As part of the Procurement Advisory Board, QDO had the opportunity to help develop the parameters around what constitutes local. According to the newly released guidelines, for dairy products, local means that a minimum of 85% of raw (fresh milk) product must be from Queensland and that 100% must be processed and manufactured in Queensland.

For the dairy industry, in particular, for the small and independent processors, this is a huge opportunity for growth. It may allow them to break into new markets and to consider alternate value-add product lines.

For some larger processors who are currently making many products like flavoured milk, cheese and yoghurts interstate, this policy may make them reconsider their current production arrangements.

Not only does it give our processors the opportunity to increase their volume sales, but also a chance to employ more people and potentially pick up additional farms currently supplying to one of the big three.

The procurement policy will cover everything from boardroom lunches, to banquets for visiting dignitaries, to sporting events and the arts. This is also a terrific way for our brands to gain exposure and be promoted to visitors to our state.

Sensibly, the Government is intending to take a softly-softly approach to the launch of this initiative, as there will be teething problems as caterers, restaurants and facilities operators come to grips with how to access local produce.

The government is cautious about making it difficult for the small-scale caterers to procure Queensland product when they more than likely purchase from supermarkets where, with the exception of milk, there is a glaring lack of locally produced dairy.

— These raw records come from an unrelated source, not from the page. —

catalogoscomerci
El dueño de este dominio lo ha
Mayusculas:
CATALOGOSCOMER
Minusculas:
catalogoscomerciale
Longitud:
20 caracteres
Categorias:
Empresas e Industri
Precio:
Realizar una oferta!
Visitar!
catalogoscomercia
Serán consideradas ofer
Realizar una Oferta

Contracts on sponsorships of stadiums and other major government-owned facilities will need to finish before the policy can be implemented in these places and these things will take time.

QDO has already begun the process of working with small processors so that they can take advantage of this opportunity. The independent dairy processor summit in late November was the first chance to discuss how they could potentially ramp up production and get their product into stores and locations across Queensland. Quality and quantity are key if we as an industry intend to differentiate our dairy products from other states.

Certainly, this announcement brings a level of optimism that hasn’t been seen in the Queensland dairy industry for a number of years, so we intend to take full advantage of it and ensure that our processors are in a position to meet demand with great Queensland products.

Queensland Dairyfarmers' Organisation Vice President: Matthew Trace.